The p-value here is a little less significant due to the smaller numbers, but $1 \times 10^{-7}$ is still very significant in anyones books. The Odds ratio of 5.2 is also higher than that for the yeast hits.

We can also look at the enrichment of proteins with two Cdc28 motifs in the hyphae hits

In [15]:
pandas.crosstab(hits_table.nMotifs>1, hits_table["Hyphae"])
Out[15]:
Hyphae False True
nMotifs
False 5778 21
True 406 21

Exactly half of the hyphae hits have two or more Cdc28 motifs.
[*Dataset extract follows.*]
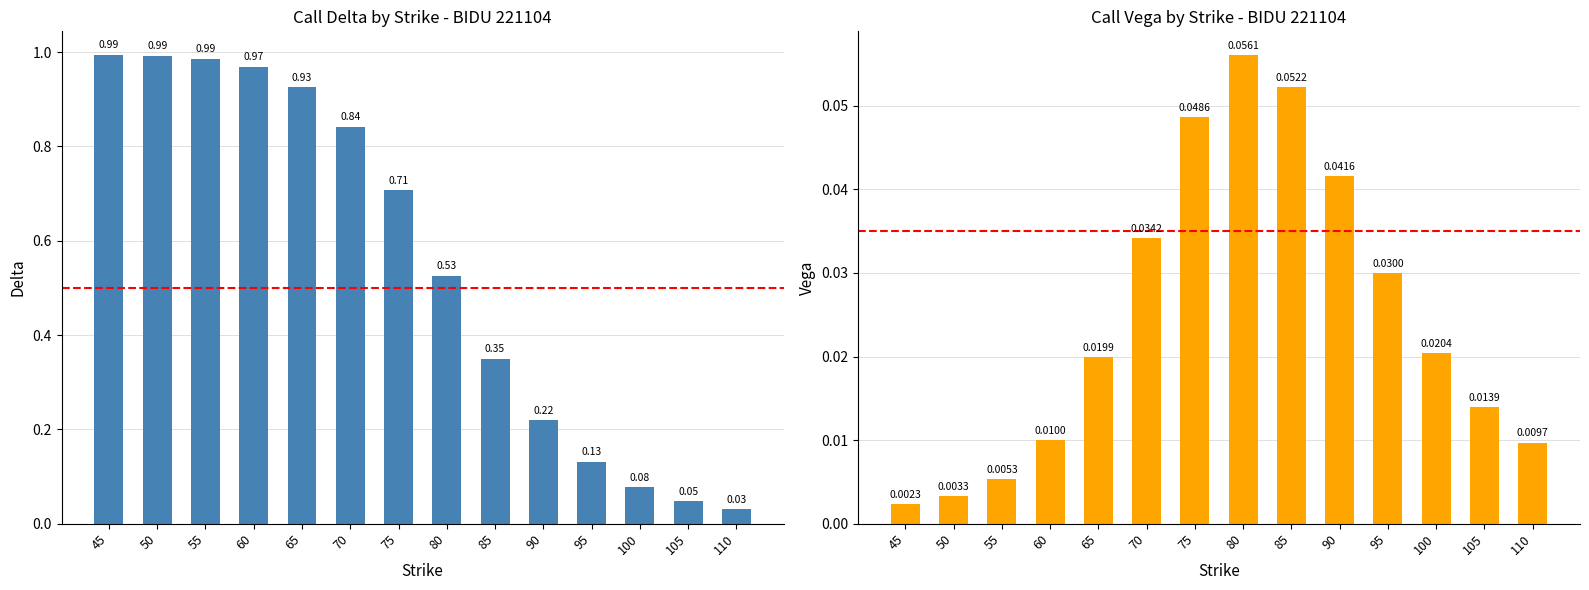

Does the chart contain any negative values?

No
This compares to only 6.6% of those that are not hyphae hits, a 7.6fold enrichment.

In [16]:
%%R

fisher.test(hits_table$nMotif > 1, hits_table$Hyphae)
	Fisher's Exact Test for Count Data

data:  hits_table$nMotif > 1 and hits_table$Hyphae
p-value = 3.169e-14
alternative hypothesis: true odds ratio is not equal to 1
95 percent confidence interval:
  7.318687 27.628215
sample estimates:
odds ratio 
  14.22122 

This is the most significant result yet, with a p-value of $3.2 \times 10^{-14}$ and an odds ratio of over 14.

Conclusions

Overall the MS hits are enriched for proteins that carry a perfect match to the Cdc28 binding consensus, with a 2.3 fold enrichment, an odds ratio of 3.5 and a p-value of $1\times10^{-11}$. The enrichment is even stronger for proteins that carry two seperate matches to the motif (4.3X, OR 6, p-value $1\times10^{15}$). These results are similar in yeast, but are even stronger in hyphae, with there being a 7.3 fold enrichment of hyphae hits with 2 seperate Cdc28 binding motifs (OR 14, $p=3.2\times10^{-14}$).